DIRECTIVE:
Please find each line in the data below that contains the word "файлы", matching case, and copy those lines out in full.
····················
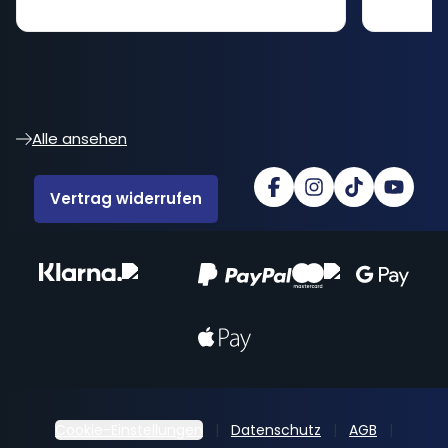
Alle ansehen
Vertrag widerrufen
Cookie-Einstellungen
Datenschutz
AGB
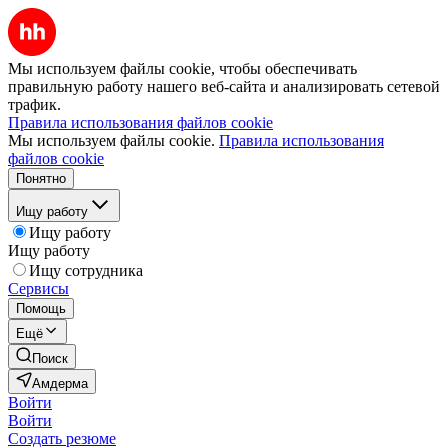
Мы используем файлы cookie, чтобы обеспечивать
правильную работу нашего веб-сайта и анализировать сетевой
трафик.
Правила использования файлов cookie
Мы используем файлы cookie.
Правила использования
файлов cookie
Понятно
Ищу работу
Ищу работу
Ищу работу
Ищу сотрудника
Сервисы
Помощь
Ещё
Поиск
Амдерма
Войти
Войти
Создать резюме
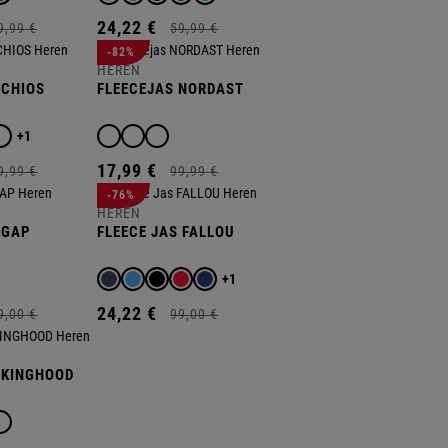
24,
22
€
9,
99
€
59,
99
€
-82%
HEREN
 CHIOS
FLEECEJAS NORDAST
+1
17,
99
€
9,
99
€
99,
99
€
-76%
HEREN
 GAP
FLEECE JAS FALLOU
+1
24,
22
€
9,
00
€
99,
00
€
 KINGHOOD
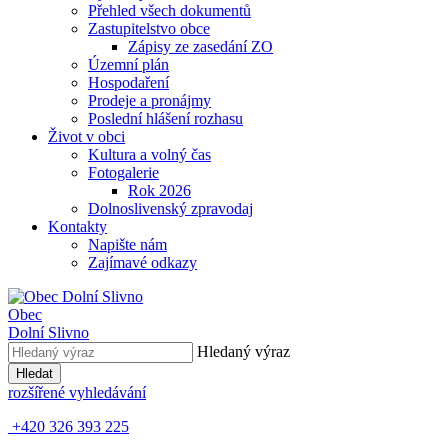
Přehled všech dokumentů
Zastupitelstvo obce
Zápisy ze zasedání ZO
Územní plán
Hospodaření
Prodeje a pronájmy
Poslední hlášení rozhasu
Život v obci
Kultura a volný čas
Fotogalerie
Rok 2026
Dolnoslivenský zpravodaj
Kontakty
Napište nám
Zajímavé odkazy
Obec
Dolní Slivno
Hledaný výraz
Hledat
rozšířené vyhledávání
+420 326 393 225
····················
TASK RESPONSE:
Мы используем файлы cookie, чтобы обеспечивать
Мы используем файлы cookie.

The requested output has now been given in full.